QUESTIONS ON THE MATERIAL:
a) Duplicate the K-Sum write-up from "Now I offer" up to and including "array is 2.".
b) In the K-Sum write-up, what data structure are readers reminded to use when running dij?

EXTRACTED TEXT:

☆ ☆ ☆

Now I offer three examples of elegant usage of the function class.

Example 1:

Leetcode2386: Find the K-Sum of an Array. I failed to solve it during the contest. The problem is: You are given an integer array nums and a positive integer k. You can choose any subsequence of the array and sum all of its elements together. We define the K-Sum of the array as the kth largest subsequence sum that can be obtained (not necessarily distinct). Return the K-Sum of the array. For example:

Input: nums = [2,4,-2], k = 5

Output: 2

Explanation: All the possible subsequence sums that we can obtain are the following sorted in decreasing order: 6, 4, 4, 2, 2, 0, 0, -2. The 5-Sum of the array is 2.

n := len(nums) <= 100000; k <= min(2000, 1 << n)

First, we are calculating the "largest", so we need to change $$$\leq$$$ to $$$\geq$$$ in the three properties. We first add all nonnegative elements in nums. The sum of nonnegative elements is the source vertex that is calculated correctly (property 1). We denote the sum as $$$S$$$. For example, if $$$nums=[2, 4, -2],\,S = 6$$$. We set every $$$nums[i]$$$ to $$$-nums[i]$$$ if $$$nums[i] < 0$$$. After this statement, all $$$nums[i] \geq 0$$$. Then, we sort nums ascendingly. For example, nums: $$$[2, 4, -2] \rightarrow [2, 4, 2] \rightarrow [2, 2, 4]$$$. We define the graph $$$G$$$ as follows: The vertex $$$v \in [0, 2^n-1]$$$ is a binary string of length $$$n$$$. If $$$v[i]=1$$$, keep $$$nums[i]$$$, otherwise, if $$$v[i]=0$$$, discard $$$nums[i]$$$. For each vertex the out degree is at most $$$2$$$: (1)Set $$$v[i]$$$ to $$$0$$$. (2) If $$$i \geq 1$$$, Set $$$v[i]$$$ to $$$0$$$ and recover $$$v[i-1]$$$ to $$$1$$$. Below is the search tree:

First, the graph $$$G$$$ is a connected tree. It is left to you as an exercise. Feel free to comment if you disagree with it. For a vertex $$$v$$$, let $$$f(v) := S - \sum\limits_{i=0}^{n-1}(1 - v[i]) * nums[i]$$$ ($$$f(v)$$$ is well-defined, there is only one path from root to $$$v$$$). You can verify that $$$f$$$ satisfies the extension property (That is why we need to sort nums), and due to the nature of add, it satisfies the dp property. Even when the abstracted graph is super large, If the degree of each vertex (which decides how many adjacent vertices we need to explore, in this problem, 2) and the calculation_limit is small enough (In this problem, $$$\leq 2000$$$), the dij is feasible even if the abstracted graph is super large, remember to use a priority queue! Below is the code written by 0x3f:

//Original code address: https://leetcode.cn/problems/find-the-k-sum-of-an-array/solution/zhuan-huan-dui-by-endlesscheng-8yiq/
class Solution {
public:
    long long kSum(vector<int> &nums, int k) {
        long sum = 0L;
        for (int &x : nums)

☆ ☆ ☆

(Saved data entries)
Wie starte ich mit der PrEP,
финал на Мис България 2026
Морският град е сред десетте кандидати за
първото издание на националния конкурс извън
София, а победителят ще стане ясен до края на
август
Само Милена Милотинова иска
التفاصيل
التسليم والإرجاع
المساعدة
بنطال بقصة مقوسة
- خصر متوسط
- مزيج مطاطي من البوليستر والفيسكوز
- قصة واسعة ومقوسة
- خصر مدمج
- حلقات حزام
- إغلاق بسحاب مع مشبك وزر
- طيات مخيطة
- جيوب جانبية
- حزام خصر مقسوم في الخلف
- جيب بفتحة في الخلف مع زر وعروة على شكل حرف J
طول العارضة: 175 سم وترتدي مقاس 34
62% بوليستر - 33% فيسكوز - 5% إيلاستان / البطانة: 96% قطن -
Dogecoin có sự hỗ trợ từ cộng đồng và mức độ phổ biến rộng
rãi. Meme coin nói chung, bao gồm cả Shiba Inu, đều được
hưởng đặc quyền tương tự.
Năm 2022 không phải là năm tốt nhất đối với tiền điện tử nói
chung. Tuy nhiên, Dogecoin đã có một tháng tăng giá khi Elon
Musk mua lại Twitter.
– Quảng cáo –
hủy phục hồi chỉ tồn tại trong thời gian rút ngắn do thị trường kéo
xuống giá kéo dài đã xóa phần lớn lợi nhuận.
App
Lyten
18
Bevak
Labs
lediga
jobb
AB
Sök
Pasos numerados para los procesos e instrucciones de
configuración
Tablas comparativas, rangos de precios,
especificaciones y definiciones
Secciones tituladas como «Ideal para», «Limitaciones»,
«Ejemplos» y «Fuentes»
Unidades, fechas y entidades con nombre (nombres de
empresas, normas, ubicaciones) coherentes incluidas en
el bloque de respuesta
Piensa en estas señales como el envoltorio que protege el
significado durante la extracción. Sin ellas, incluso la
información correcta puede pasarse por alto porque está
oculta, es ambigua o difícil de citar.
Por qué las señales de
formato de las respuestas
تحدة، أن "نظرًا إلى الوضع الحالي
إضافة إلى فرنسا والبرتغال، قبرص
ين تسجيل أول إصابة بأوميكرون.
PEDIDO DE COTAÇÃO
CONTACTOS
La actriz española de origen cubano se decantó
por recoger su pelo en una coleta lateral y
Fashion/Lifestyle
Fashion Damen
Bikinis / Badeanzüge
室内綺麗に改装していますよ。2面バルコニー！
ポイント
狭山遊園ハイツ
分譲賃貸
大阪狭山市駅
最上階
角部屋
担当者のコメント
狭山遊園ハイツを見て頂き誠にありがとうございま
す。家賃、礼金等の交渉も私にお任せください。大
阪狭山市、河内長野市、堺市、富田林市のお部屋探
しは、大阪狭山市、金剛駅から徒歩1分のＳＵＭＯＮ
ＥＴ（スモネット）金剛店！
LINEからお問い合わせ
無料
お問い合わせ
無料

☆ ☆ ☆

ANSWERS GIVEN:
a)
Now I offer three examples of elegant usage of the function class.

Example 1:

Leetcode2386: Find the K-Sum of an Array. I failed to solve it during the contest. The problem is: You are given an integer array nums and a positive integer k. You can choose any subsequence of the array and sum all of its elements together. We define the K-Sum of the array as the kth largest subsequence sum that can be obtained (not necessarily distinct). Return the K-Sum of the array. For example:

Input: nums = [2,4,-2], k = 5

Output: 2

Explanation: All the possible subsequence sums that we can obtain are the following sorted in decreasing order: 6, 4, 4, 2, 2, 0, 0, -2. The 5-Sum of the array is 2.

b) A priority queue.